From: John Gelnaw <[log in to unmask]>
Reply-To:Platform Independent Linux List! <[log in to unmask]>
Date:Thu, 24 May 2018 10:39:58 -0400

text/plain (39 lines) , signature.asc (487 bytes)

On Thursday, May 24, 2018 7:50:17 AM EDT Allen Rout wrote:
> I've got a friend who's interested in having a physical server built at
> a breakneck pace, with particular requirements: absolutely ridiculous
> IOPS because storage bandwidth is bottlenecking his builds.
> He wants "someone who has done this dozen of times before, can
> absolutely nail the task, and is in it for the gig -- not someone who is
> in it to learn something – this task needs to be mother’s milk for the
> person with the right experience level".
> He talks like that in person, too. :)
> Let me know if you're interested, and have built some high performance
> boxes a few times.

Without knowing the size of the project, what kind of storage bandwidth 
they've got currently, what makes them think they're IO limited, what their 
target bandwidth is-- it's kind of hard to even know what sort of system is 
actually being targeted.

** RECORDS SHOWN **

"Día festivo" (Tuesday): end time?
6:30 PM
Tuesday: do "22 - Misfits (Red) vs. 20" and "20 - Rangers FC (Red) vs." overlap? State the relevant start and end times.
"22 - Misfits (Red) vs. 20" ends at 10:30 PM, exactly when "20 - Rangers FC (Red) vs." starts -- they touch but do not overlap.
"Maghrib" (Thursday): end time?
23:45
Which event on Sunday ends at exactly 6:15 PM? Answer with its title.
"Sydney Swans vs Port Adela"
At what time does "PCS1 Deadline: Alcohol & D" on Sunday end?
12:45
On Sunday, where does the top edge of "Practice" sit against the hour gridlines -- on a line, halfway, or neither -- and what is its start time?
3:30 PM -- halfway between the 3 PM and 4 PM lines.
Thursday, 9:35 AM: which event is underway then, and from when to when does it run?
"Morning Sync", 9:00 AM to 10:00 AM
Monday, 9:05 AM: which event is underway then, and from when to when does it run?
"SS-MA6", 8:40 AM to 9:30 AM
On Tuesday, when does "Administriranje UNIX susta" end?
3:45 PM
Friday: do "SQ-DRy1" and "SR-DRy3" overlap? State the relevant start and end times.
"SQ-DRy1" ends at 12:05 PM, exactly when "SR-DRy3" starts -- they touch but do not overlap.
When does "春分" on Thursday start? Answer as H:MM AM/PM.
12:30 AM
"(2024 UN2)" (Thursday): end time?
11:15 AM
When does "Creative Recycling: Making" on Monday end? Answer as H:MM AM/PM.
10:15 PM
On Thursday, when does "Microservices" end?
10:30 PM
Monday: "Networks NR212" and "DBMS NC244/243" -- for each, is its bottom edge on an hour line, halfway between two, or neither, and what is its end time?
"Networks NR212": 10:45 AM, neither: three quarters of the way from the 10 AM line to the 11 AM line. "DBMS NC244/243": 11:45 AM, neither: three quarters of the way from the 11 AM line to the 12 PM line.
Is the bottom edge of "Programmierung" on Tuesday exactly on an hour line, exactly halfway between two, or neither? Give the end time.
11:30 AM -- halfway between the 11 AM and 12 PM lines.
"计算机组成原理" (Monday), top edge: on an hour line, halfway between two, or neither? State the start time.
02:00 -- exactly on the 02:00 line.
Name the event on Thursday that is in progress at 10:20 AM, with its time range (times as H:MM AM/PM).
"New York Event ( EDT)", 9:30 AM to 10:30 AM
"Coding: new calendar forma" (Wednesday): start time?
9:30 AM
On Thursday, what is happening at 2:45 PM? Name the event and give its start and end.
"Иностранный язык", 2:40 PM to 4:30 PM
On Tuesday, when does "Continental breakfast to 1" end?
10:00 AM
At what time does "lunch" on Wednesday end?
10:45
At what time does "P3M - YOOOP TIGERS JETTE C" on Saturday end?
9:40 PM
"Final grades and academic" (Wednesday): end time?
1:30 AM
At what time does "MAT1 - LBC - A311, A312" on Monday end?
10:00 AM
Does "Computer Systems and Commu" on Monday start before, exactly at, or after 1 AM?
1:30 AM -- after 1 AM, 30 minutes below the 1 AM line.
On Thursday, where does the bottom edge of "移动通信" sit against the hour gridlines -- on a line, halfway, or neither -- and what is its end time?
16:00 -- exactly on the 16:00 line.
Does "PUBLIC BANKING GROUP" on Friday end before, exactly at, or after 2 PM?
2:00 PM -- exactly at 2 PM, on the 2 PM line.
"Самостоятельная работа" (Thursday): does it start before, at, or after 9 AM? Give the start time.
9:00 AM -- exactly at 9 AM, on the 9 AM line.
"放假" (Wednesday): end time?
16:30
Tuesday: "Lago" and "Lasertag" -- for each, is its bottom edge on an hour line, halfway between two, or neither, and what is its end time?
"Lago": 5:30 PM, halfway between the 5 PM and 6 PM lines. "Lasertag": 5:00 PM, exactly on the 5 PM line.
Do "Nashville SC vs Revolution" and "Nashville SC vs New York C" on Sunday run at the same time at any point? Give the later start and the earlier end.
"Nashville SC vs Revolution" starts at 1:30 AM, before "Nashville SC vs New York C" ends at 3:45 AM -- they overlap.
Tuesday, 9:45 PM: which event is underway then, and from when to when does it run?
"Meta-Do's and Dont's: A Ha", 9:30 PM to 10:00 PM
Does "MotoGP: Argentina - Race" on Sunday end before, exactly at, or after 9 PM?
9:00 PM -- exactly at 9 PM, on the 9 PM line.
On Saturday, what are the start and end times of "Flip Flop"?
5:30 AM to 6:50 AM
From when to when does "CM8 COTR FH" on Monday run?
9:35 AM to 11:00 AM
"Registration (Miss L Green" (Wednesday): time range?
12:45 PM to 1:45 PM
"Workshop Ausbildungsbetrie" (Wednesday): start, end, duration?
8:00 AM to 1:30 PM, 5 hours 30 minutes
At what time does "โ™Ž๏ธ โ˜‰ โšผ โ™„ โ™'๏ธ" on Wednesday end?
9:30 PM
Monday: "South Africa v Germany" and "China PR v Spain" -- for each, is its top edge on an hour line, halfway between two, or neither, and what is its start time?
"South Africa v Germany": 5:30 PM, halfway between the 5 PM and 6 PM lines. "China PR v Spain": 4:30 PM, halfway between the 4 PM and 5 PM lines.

** ACTIONS TO TAKE **
• 1. Transcribe the mailing-list message about the server build from "text/plain (39 lines)" to "person, too. :)".
• 2. Write the next part of the mailing-list reply about building a high-IOPS server, picking up after its last sentence.

** FINAL ANSWERS **
• 1.
text/plain (39 lines) , signature.asc (487 bytes)

On Thursday, May 24, 2018 7:50:17 AM EDT Allen Rout wrote:
> I've got a friend who's interested in having a physical server built at
> a breakneck pace, with particular requirements: absolutely ridiculous
> IOPS because storage bandwidth is bottlenecking his builds.
> He wants "someone who has done this dozen of times before, can
> absolutely nail the task, and is in it for the gig -- not someone who is
> in it to learn something – this task needs to be mother’s milk for the
> person with the right experience level".
> He talks like that in person, too. :)

• 2.
My experience is that threads and memory outweighs IO when compiling 
software-- so a threadripper box with a pair of NVMe drives in a RAID 0 
configuration would be where I'd start.

For comparison, that box should be able to do a default linux kernel compile 
in around 36 seconds (according to Phoronix).  An Epyc CPU apparently can 
reduce that to about 20 seconds.

Phoronix also compared compiling on a ramdisk vs a NVMe SSD and couldn't find 
a "meaningful difference", further supporting my contention that disk IO isn't 
the limiting factor.

Now, if the goal is to see how many IOPS you can get on a single user system, 
that's just a question of how much money are you willing to spend?  :)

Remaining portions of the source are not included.